* **Excerpted text**

# Endlers



## NaomiM (Sep 22, 2012)

I bought 2 of these pretty little livebearers the other day - both males as I'm not planning on breeding them 

I'll be on the lookout for more, but started with just the two as I don't think they're pure endler (some of the others in the tank at the shop definitely had some guppy in them) and I want to see how big these guys get, as I don't want to end up overstocked!

Not the best pics I'm afraid, as they're so small and fast-moving!


----------



## Apollo2012 (Jun 10, 2013)

I bought four pure male Endlers the other day can take some pictures if you want (they were kept as all males in a tank with no other guppies), I'm on the look out for females now (going to have to go to a specialist shop) and am giving my friend my normal guppies so they don't interbreed.

Those two are definitely crossed with normal guppies


----------



## Apollo2012 (Jun 10, 2013)

here's 3 of mine, sorry pictures a bit blurry as you said they are small and move fast. the 4th one (not pictured) has less colour a couple of splodges of yellow and orange along him but I couldn't get a good picture


and the photos don't do them justice their colouring is really bright


----------



## NaomiM (Sep 22, 2012)

Gorgeous little fishies :001_wub: Did you manage to find a shop that had pure ones, or did you get them direct from a breeder?

When you've got some females, give me a shout if you're looking for someone to take some of the fry


----------



## magpie (Jan 3, 2009)

Lovely fishies (both of you!) 

I do like endlers


----------



## Apollo2012 (Jun 10, 2013)

NaomiM said:


> Gorgeous little fishies :001_wub: Did you manage to find a shop that had pure ones, or did you get them direct from a breeder?
> 
> When you've got some females, give me a shout if you're looking for someone to take some of the fry


We went to a normal fish shop and the endlers were kept in there own tank, they did say they dont get them in very often and they only stock males because people want the bright colours and the females are completly plain. So we're going to check out specialist place in a couple weeks for females if still no luck im going to have to find a breeder


----------



## NaomiM (Sep 22, 2012)

Got 4 more  Again, they almost definitely have some guppy in them, but they're still pretty little fish!

I'm stocked up to the limit now, so need to stay away from aquatic shops to avoid temptation... though there may be a new tank in the pipeline sometime soon...


----------



## magpie (Jan 3, 2009)

NaomiM said:


> ... though there may be a new tank in the pipeline sometime soon...


I wondered how long you'd hold out before getting another!! 

Lovely fish, do you have an updated full-tank pic for us?


----------



## NaomiM (Sep 22, 2012)

It needs a good clean first! My nerite snail has left patterns all over the front glass - it doesn't do much for photo quality!


----------



## NaomiM (Sep 22, 2012)

Let's see if this works - I'm new to this Dropbox malarchy 

Edit - nope didn't work, but hopefully this link will:

https://www.dropbox.com/sc/t2jyzwjya6nexkx/8NwKg8Ha96

Not the best pic as it's taken with my rather basic smartphone, but you get the general idea!


----------



## magpie (Jan 3, 2009)

Looks lovely! And your plants seem to be doing well


----------



## NaomiM (Sep 22, 2012)

Thanks, need to give that java moss a trim, it's gone crazy!


----------

* **What to do**
1. Decide whether each statement agrees with the Endlers thread: (a) NaomiM's first two fish were both males; (b) the shop where Apollo2012 bought endlers also stocked females; (c) NaomiM's nerite snail left patterns on the front glass. For each, give yes or no along with the deciding words from the thread.
2. Write out the Endlers thread from "I bought 2 of" up to and including "they don't interbreed.".

* **Extracted data**

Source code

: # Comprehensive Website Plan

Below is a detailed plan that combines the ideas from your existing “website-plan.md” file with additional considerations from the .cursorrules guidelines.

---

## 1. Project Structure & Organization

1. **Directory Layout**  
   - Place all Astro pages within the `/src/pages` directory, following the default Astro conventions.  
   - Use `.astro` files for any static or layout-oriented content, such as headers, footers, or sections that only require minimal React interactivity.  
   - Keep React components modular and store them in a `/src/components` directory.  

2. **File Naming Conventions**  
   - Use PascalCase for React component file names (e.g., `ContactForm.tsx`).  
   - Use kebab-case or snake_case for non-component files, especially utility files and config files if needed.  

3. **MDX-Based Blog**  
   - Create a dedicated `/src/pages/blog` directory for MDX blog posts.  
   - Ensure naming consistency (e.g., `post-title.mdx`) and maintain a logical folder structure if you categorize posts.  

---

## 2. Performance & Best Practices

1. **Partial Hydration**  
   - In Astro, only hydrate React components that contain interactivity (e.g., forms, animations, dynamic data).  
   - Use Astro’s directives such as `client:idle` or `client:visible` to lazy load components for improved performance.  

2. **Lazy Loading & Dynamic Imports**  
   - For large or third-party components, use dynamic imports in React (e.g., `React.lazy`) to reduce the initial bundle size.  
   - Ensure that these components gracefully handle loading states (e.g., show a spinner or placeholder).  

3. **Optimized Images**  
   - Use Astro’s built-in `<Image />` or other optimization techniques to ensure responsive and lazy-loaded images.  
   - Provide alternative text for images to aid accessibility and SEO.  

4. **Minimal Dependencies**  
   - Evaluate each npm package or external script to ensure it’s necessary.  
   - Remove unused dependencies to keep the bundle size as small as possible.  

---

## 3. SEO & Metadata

* * *

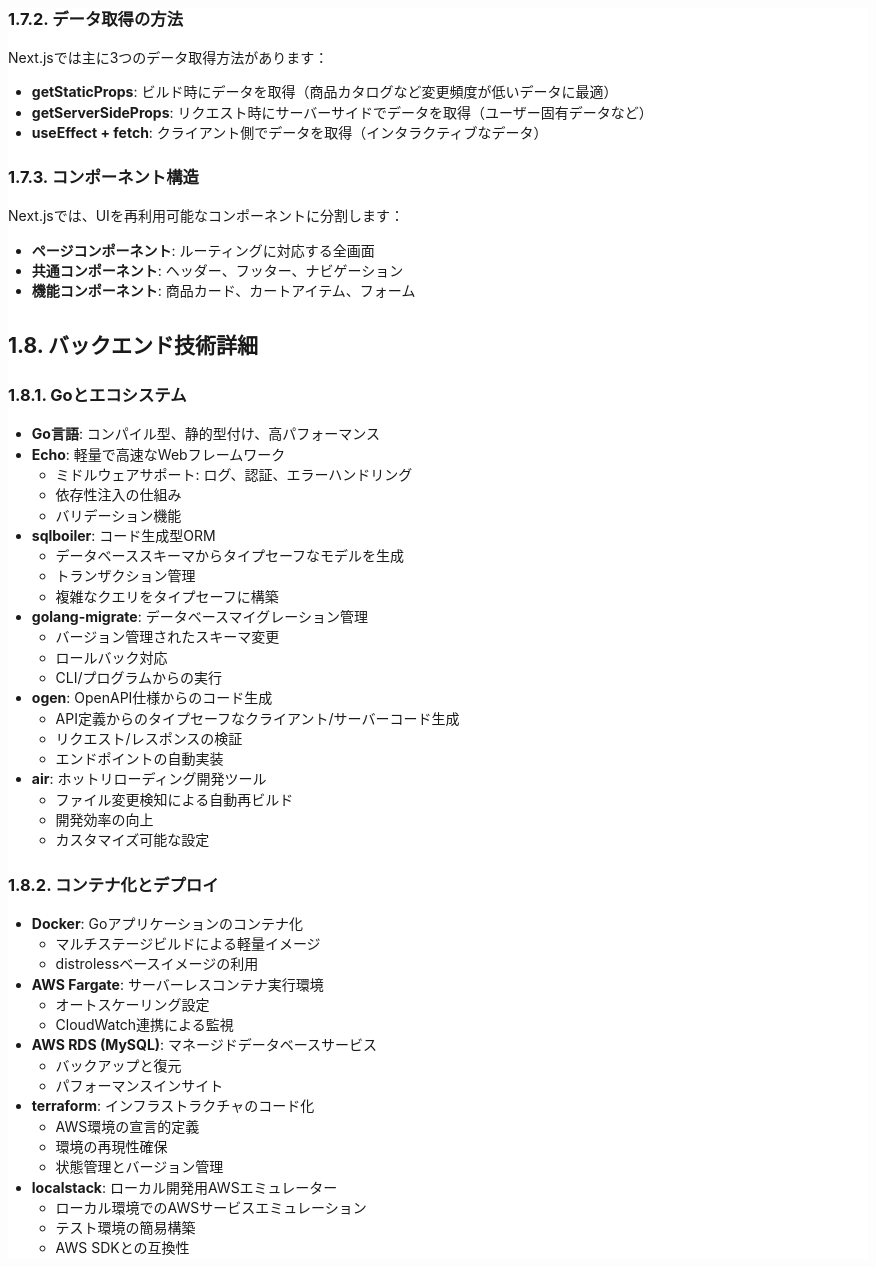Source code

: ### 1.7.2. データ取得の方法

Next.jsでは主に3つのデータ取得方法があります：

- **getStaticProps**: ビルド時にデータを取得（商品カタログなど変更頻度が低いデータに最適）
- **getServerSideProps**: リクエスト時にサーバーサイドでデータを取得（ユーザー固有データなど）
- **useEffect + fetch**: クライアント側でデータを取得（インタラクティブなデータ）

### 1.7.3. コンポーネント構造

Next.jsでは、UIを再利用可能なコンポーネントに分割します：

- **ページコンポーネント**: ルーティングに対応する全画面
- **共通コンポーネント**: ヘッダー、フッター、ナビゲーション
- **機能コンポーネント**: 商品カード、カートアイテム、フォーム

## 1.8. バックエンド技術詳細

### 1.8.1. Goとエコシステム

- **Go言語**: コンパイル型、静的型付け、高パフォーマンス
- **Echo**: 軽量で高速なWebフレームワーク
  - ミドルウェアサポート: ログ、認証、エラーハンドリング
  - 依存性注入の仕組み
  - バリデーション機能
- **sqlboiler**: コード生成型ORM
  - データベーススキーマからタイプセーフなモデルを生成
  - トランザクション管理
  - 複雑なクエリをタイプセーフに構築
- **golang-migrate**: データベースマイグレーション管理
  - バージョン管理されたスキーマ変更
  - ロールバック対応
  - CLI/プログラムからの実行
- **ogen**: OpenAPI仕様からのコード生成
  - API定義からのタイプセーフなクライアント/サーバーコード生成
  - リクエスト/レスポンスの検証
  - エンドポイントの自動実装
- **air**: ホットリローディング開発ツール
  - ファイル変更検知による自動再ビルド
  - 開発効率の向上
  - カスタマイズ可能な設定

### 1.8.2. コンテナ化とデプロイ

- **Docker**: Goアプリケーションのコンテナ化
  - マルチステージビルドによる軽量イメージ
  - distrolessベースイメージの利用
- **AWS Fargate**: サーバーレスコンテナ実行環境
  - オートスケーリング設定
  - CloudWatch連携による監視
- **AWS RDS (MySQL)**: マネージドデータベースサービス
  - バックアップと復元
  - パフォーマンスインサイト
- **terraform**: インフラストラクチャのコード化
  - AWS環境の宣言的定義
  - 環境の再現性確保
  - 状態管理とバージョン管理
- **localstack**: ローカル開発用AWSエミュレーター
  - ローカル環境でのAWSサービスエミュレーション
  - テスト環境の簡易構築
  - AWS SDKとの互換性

* **Answers by item number**
1.
(a) Yes: "both males as I'm not planning on breeding them"
(b) No: "they only stock males because people want the bright colours and the females are completly plain"
(c) Yes: "My nerite snail has left patterns all over the front glass"

2.
I bought 2 of these pretty little livebearers the other day - both males as I'm not planning on breeding them 

I'll be on the lookout for more, but started with just the two as I don't think they're pure endler (some of the others in the tank at the shop definitely had some guppy in them) and I want to see how big these guys get, as I don't want to end up overstocked!

Not the best pics I'm afraid, as they're so small and fast-moving!


----------



## Apollo2012 (Jun 10, 2013)

I bought four pure male Endlers the other day can take some pictures if you want (they were kept as all males in a tank with no other guppies), I'm on the look out for females now (going to have to go to a specialist shop) and am giving my friend my normal guppies so they don't interbreed.